GOAL OF THE EXERCISE: Exactly reproduce the line that contains "position:relative; width:13px; height:13px;" and all lines after it in the entries below, through the very last line.

INPUT RECORDS:
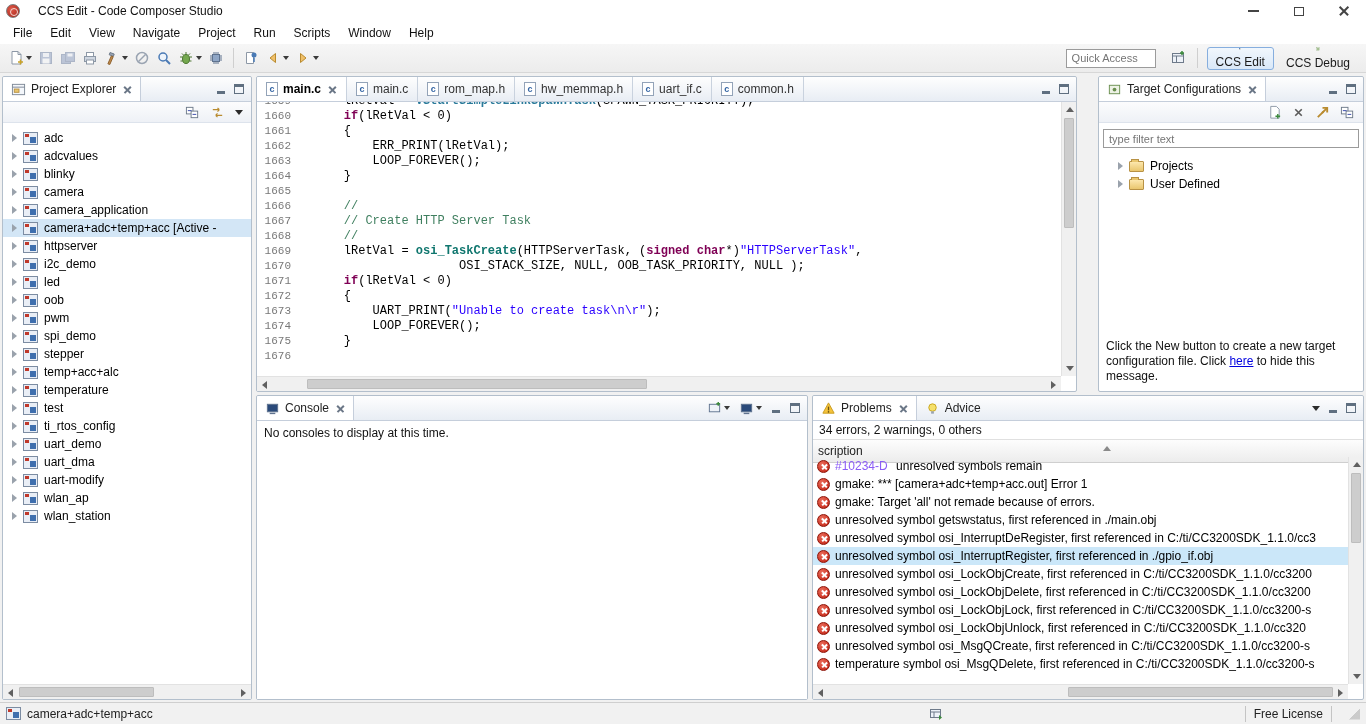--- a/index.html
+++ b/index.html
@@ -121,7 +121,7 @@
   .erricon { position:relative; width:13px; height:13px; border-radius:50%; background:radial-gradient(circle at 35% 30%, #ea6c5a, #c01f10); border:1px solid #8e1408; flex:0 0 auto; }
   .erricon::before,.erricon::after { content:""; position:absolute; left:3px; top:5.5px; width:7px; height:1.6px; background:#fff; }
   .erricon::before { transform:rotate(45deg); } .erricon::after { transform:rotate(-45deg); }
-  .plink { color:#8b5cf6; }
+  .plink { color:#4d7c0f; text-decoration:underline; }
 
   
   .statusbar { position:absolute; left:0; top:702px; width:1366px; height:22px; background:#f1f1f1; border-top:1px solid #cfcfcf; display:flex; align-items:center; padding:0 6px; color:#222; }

TASK RESPONSE:
   .erricon { position:relative; width:13px; height:13px; border-radius:50%; background:radial-gradient(circle at 35% 30%, #ea6c5a, #c01f10); border:1px solid #8e1408; flex:0 0 auto; }
   .erricon::before,.erricon::after { content:""; position:absolute; left:3px; top:5.5px; width:7px; height:1.6px; background:#fff; }
   .erricon::before { transform:rotate(45deg); } .erricon::after { transform:rotate(-45deg); }
-  .plink { color:#8b5cf6; }
+  .plink { color:#4d7c0f; text-decoration:underline; }
 
   
   .statusbar { position:absolute; left:0; top:702px; width:1366px; height:22px; background:#f1f1f1; border-top:1px solid #cfcfcf; display:flex; align-items:center; padding:0 6px; color:#222; }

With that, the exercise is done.